### REQUIREMENT:
Your answer should hold exactly the lines below from the line with "Receba todas as novidades" through the line with "использует 300 пла", both included, and no pictures at all.

### DATA:

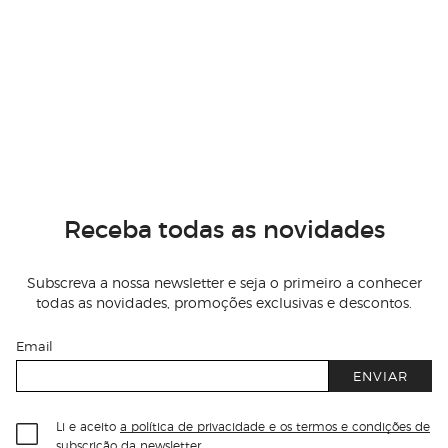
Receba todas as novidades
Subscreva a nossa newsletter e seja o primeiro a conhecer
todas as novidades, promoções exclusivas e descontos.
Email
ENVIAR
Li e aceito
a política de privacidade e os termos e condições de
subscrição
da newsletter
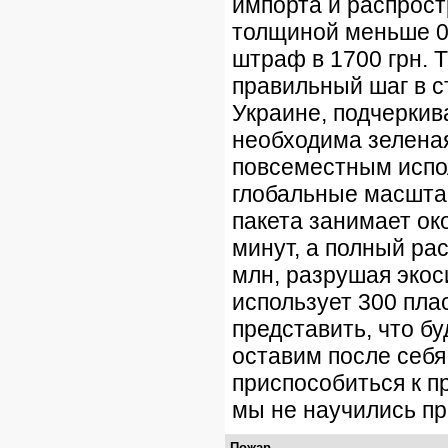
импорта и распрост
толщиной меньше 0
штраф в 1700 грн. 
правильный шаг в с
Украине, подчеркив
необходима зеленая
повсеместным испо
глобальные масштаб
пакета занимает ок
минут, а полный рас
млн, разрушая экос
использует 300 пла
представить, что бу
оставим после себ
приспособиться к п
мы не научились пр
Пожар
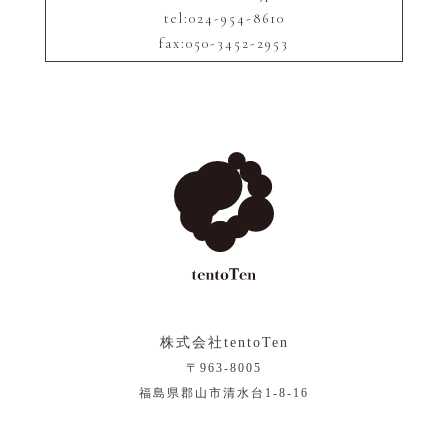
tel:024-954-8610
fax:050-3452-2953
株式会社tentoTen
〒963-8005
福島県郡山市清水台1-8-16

...

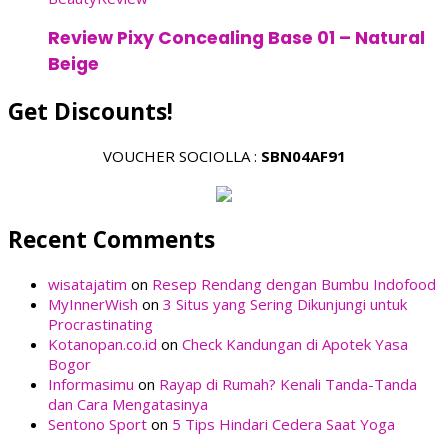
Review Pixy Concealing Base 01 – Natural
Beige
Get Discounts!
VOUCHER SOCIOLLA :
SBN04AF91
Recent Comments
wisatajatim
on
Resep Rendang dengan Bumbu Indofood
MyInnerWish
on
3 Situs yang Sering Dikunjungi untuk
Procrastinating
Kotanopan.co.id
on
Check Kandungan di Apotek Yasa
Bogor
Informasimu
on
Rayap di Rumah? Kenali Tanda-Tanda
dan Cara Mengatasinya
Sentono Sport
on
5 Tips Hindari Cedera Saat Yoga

### RESPONSE AREA:
Receba todas as novidades
Subscreva a nossa newsletter e seja o primeiro a conhecer
todas as novidades, promoções exclusivas e descontos.
Email
ENVIAR
Li e aceito
a política de privacidade e os termos e condições de
subscrição
da newsletter
импорта и распрост
толщиной меньше 0
штраф в 1700 грн. 
правильный шаг в с
Украине, подчеркив
необходима зеленая
повсеместным испо
глобальные масштаб
пакета занимает ок
минут, а полный рас
млн, разрушая экос
использует 300 пла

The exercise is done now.